For a long weekend, one usually plans to visit national parks or other famous attractions. But the intelligent one knows to avoid such places, because he knew that he won’t get parking. So, I knew better to avoid Yosemite park for this memorial day long weekend.
Instead, I went on a drive through CA 130, a state highway that runs between San Jose and Mount Hamilton.
I started my journey from my home at Fremont and instead of 680, I drove via Sunol, Calaveras road. I started early in the morning hoping for some sunrise photos, but unfortunately I couldn’t find a better spot at Calaveras road.
However I continued my drive up the Quimby road to get to CA 130. I did not expect Quimby road to be challenging, but to my surprise, the road was winding and narrow. I almost lost my control in one of the hairpin curve. From that point, I started driving very slowly even in the straighter part of the road.

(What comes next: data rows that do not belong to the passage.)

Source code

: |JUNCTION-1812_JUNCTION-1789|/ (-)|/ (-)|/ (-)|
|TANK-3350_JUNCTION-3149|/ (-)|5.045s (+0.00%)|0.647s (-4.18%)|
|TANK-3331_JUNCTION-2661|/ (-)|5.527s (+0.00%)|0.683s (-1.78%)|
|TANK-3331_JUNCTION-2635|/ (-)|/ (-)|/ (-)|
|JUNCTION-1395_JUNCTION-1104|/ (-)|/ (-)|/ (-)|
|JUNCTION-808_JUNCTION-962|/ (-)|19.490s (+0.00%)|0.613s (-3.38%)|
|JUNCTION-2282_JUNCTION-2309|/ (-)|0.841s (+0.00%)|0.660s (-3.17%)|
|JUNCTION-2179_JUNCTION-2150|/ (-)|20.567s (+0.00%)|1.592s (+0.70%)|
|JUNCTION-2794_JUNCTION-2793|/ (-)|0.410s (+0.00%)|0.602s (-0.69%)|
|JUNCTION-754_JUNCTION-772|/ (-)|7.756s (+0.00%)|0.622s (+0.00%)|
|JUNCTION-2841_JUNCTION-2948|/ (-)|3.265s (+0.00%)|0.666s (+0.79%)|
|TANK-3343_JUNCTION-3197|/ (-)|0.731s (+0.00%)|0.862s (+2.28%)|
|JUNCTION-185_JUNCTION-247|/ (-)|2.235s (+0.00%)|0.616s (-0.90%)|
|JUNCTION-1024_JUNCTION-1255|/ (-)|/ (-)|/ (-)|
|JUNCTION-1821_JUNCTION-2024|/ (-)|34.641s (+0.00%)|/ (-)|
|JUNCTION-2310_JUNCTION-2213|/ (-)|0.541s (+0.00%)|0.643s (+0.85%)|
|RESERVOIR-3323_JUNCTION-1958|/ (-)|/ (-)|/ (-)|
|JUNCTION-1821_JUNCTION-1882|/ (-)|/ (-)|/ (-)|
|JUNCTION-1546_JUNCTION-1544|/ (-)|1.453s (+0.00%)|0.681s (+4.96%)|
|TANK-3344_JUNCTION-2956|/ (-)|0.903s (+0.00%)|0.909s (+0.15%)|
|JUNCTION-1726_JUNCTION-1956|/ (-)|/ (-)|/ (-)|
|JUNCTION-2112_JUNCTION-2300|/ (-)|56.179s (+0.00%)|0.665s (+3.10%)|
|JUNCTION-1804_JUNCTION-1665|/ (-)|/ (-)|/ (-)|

After reaching CA 130, the road became little wider, but still it was only two lane. Even though the road was winding, the curves were easily drivable. I took couple of breaks here and there while taking photos.
As I started very early, when I reached the Lick Observatory at Mount Hamilton, I was the only peron there. So I had the whole parking lot to park my car. :)
The observatory was not open at 8 in the morning though. I wasn’t disappointed either, as visiting the observatory wasn’t my plan. But even from the outside, one could get a good a view of the Santa Clara valley and the road leading to the Mount Hamilton.
By the time I started from the observatory, there was only two other people came there, one in motor bike and the other person in a bike. So, it’s good to have a early start, to enjoy the nature without the crowd.
From the observatory, I continued to drive through CA 130. I saw some signboard warnings that there are no gas station or auto services for next 40 miles. My car had around half tank of gasoline, so I didn’t worry much.
Del Puerto Canyon Road
From Mount Hamilton, CA 130 goes through a remote and lightly populated forest. I could hardy see any signs of civilization (except the road that I was driving on). From time to time, I see some ranches and cattle, but zero humans until I reached the point where CA 130 meets the Mines road. At the road junction, there was a shop. My assumption is that the shop is the only social place that the locale use.
From that junction, I turned to the Del Puerto Canyon Road which goes to Patterson. The canyon road is again a isolated area, with very few humans in sight. However, the scenery was beautiful and breathtaking. I managed to find a spot to pull over my car and took couple of photos. Here’s the best one from the lot.
After reaching Patterson, I stopped for a coffee break at Starbucks and headed my way back to home (via I5 and 101). The whole drive tough only around 6 hours. I will be going back soon on the same route, especially to the Del Puerto Canyon, to take some of the photos that I missed.